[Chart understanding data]
───

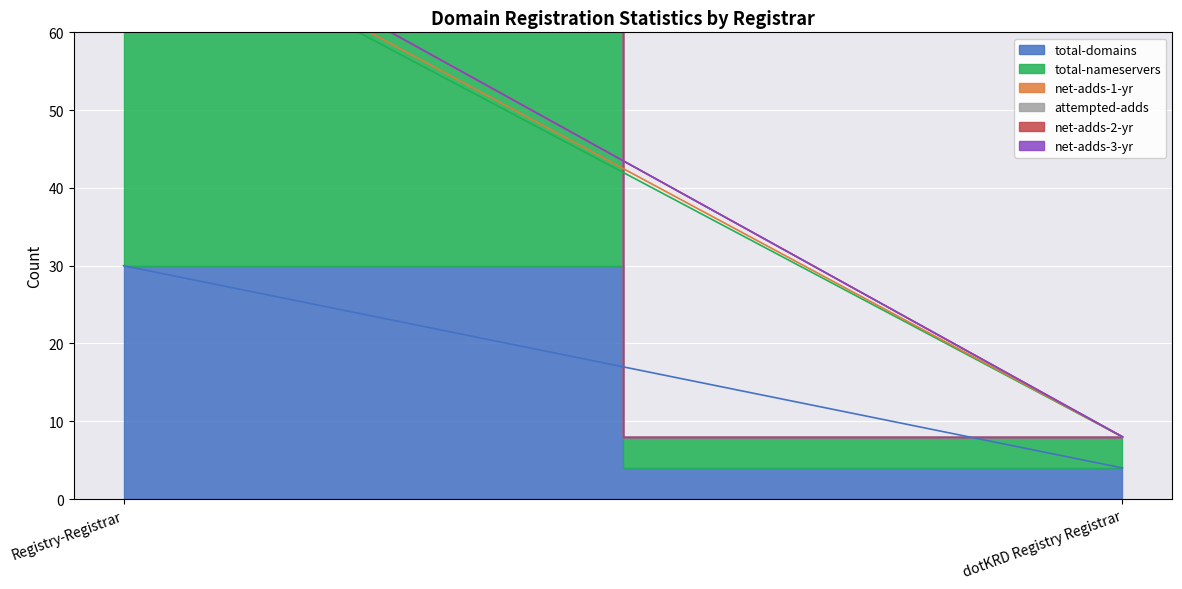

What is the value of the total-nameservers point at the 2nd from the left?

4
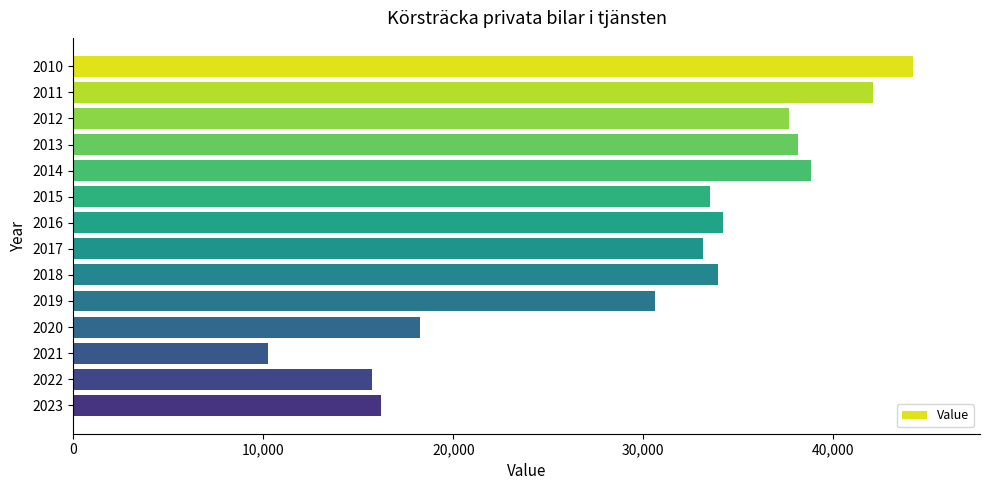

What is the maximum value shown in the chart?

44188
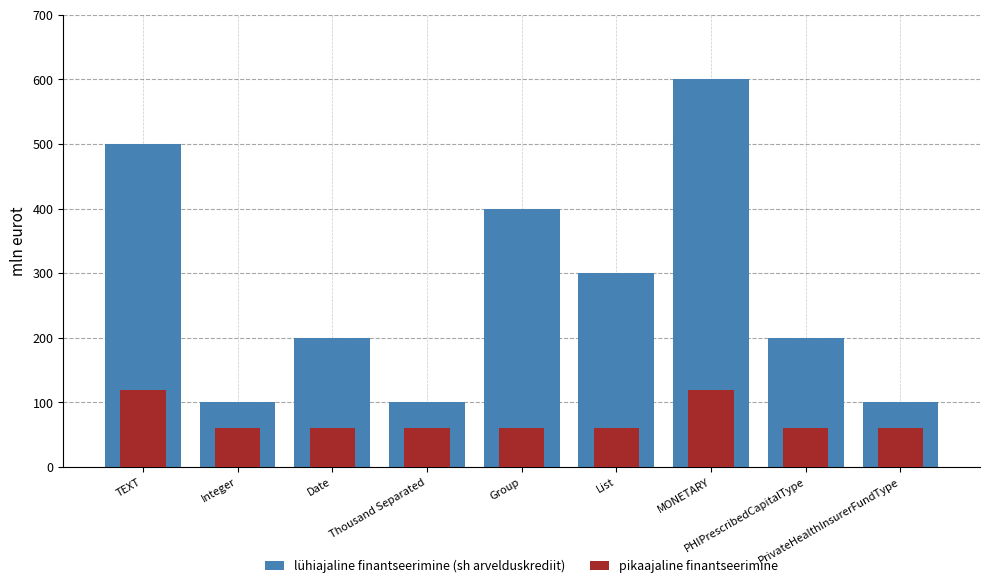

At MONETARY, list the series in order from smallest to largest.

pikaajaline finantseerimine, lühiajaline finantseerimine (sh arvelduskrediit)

───

### Work to be completed
Pick out every line in the records above that contains the word "What" and copy each such line in full.

### Exercise response
What is the value of the total-nameservers point at the 2nd from the left?
What is the maximum value shown in the chart?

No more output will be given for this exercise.